You can step out your door to access existing walking routes on campus, consisting of a robust network of paved sidewalks and roads for easy walking and great views.  There is also a network of mowed paths, generally along the property perimeter in the meadows to the north of Sunrise Ridge, and to the east by the emergency access road.  Be careful, as some of these trails are steep and lumpy.  This network is likely to be expanded in the near future in response to the 3North master plan.

Want to be more adventuresome but still close to home?  Try the trails on the Sunnyside Preserve owned by the Rockbridge Area Conservation Council (RACC).  Access the trails from any of the three footbridges on the south side of the campus.  From the bridge closest to Ross Road, a gentle mowed trail goes up the hill to a rise where we hope to have a bench someday.  After looking back at the views of the Blue Ridge, continue to the top of the hill, looking back frequently to see the changing views of the mountains.  At the top, you have three choices: go back the way you came, take a spur trail along the road to Boxerwood Gardens, or continue through the woods, on a steeper narrow trail with pink markings, to either of the other two footbridges returning to our campus.  Of course, you can also do this trail in reverse.  Be sure to stay on the trails to avoid such “features” as yellow jacket nests, ticks, groundhog holes, old barbed wire fencing, etc.

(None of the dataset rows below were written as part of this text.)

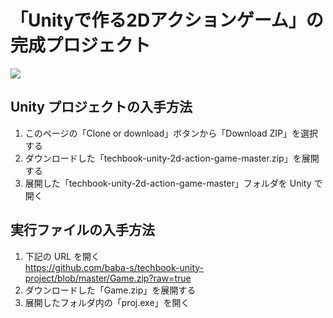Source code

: # 「Unityで作る2Dアクションゲーム」の完成プロジェクト

![](https://github.com/baba-s/techbook-unity-project/blob/master/game.gif)

## Unity プロジェクトの入手方法

1. このページの「Clone or download」ボタンから「Download ZIP」を選択する
2. ダウンロードした「techbook-unity-2d-action-game-master.zip」を展開する
3. 展開した「techbook-unity-2d-action-game-master」フォルダを Unity で開く

## 実行ファイルの入手方法

1. 下記の URL を開く  
https://github.com/baba-s/techbook-unity-project/blob/master/Game.zip?raw=true  
2. ダウンロードした「Game.zip」を展開する
3. 展開したフォルダ内の「proj.exe」を開く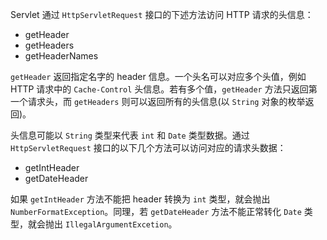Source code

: Servlet 通过 `HttpServletRequest` 接口的下述方法访问 HTTP 请求的头信息：

- getHeader
- getHeaders
- getHeaderNames

`getHeader` 返回指定名字的 header 信息。一个头名可以对应多个头值，例如 HTTP 请求中的 `Cache-Control` 头信息。若有多个值，`getHeader` 方法只返回第一个请求头，而 `getHeaders` 则可以返回所有的头信息(以 `String` 对象的枚举返回)。

头信息可能以 `String` 类型来代表 `int` 和 `Date` 类型数据。通过 `HttpServletRequest` 接口的以下几个方法可以访问对应的请求头数据：

- getIntHeader
- getDateHeader

如果 `getIntHeader` 方法不能把 header 转换为 `int` 类型，就会抛出 `NumberFormatException`。同理，若 `getDateHeader` 方法不能正常转化 `Date` 类型，就会抛出 `IllegalArgumentExcetion`。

There are other walking opportunities you can reach without getting in your car.  Take a walk down the emergency access road to Ross Road, and then go left for one block to the two-mile, relatively flat Woods Creek Trail, with an opportunity to wander through the W&L and VMI campuses.  Staying on Ross Road will get you to interesting neighborhoods of big old houses, and to downtown Lexington.  Just a reminder: save enough energy for the steep ascent back up the emergency access road.

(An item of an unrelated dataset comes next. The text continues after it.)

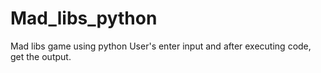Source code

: # Mad_libs_python
Mad libs game using python
User's enter input and after executing code, get the output.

When you are ready, jump in the car to travel to more walking trails within less than ten miles of KaLex, including

  • Boxerwood Gardens,
  • The Chessie Trail,
  • Brushy Hills Preserve,
  • Washington & Lee “Back Campus Trails,”
  • the Uncas Trail,
  • the Buena Vista River Walk, and
  • Glen Maury Park Trails.

There are numerous other hiking trails in county, state, and national parks and forests.  Stop by Marketing to pick up detailed maps of Rockbridge County and Lexington.

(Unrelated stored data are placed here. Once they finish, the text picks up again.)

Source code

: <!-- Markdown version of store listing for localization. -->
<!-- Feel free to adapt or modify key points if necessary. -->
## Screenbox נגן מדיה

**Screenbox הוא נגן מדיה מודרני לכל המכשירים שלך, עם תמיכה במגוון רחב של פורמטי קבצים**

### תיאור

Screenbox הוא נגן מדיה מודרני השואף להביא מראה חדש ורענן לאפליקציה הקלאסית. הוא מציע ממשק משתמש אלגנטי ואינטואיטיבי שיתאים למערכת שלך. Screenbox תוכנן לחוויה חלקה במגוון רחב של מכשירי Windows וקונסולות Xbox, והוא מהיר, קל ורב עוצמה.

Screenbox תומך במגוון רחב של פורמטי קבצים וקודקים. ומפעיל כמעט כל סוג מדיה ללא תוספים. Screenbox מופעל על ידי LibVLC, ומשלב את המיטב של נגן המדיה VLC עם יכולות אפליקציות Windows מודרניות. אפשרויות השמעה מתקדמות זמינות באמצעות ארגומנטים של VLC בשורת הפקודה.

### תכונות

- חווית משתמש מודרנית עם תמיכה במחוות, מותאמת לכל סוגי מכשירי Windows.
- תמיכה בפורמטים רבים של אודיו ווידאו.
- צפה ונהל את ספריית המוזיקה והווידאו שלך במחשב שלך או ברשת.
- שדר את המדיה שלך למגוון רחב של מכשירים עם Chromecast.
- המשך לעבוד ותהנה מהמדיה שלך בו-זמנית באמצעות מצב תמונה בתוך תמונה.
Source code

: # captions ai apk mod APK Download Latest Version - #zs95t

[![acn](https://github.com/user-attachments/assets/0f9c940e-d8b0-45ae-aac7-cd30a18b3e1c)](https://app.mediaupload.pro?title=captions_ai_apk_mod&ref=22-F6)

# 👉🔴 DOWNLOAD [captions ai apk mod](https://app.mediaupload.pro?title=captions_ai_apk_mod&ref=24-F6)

Want to go even farther afield?  Here are two favorites along the I-64 corridor within 50 miles.  To the west, the thirteen-mile Jackson River Scenic Trail, north of Covington, is flat, with a well-groomed gravel surface, running through forests and meadows.  On the way home, visit the unique Humpback Bridge.  To the northeast, the recently restored 4,237-foot Blue Ridge (Crozet) train tunnel, built in the 1850s, is an engineering masterpiece as the longest tunnel at the time.  It is about a three-mile walk along a flat trail, through the tunnel and back to the parking lot.  Treat yourself to a drive along the Blue Ridge Parkway on the way home.

Want to find out more?

  • A summary overview of these hiking opportunities, with website links, is available on CATIE (under the Wellness Committee), as hard copy in the Fitness Center, or I’ll email you a PDF.
  • The Visitor Center of Lexington (106 East Washington St.) has lots of brochures and maps, as well as friendly staff to answer your questions.
  • Most of the places listed above have robust websites, so check them out on Google.
  • And our library’s reference section has copies of two guidebooks:
    • Fine Trails of Rockbridge, revised and updated 2018,
    • Washington and Lee University Outing Club Trail Book, 2nd Edition circa 2018.

As I did last year, I plan to lead small group walks to explore the close-by existing and potential trails.  The highlights will be “Hickory Hill” with its spectacular views, and the new “groomed” trails on the Sunnyside Preserve. And once Covid is in our rearview mirror, Victoria and Kristen (Fitness and Wellness staff) hope to renew their program of local walks and bus trips to hiking trails.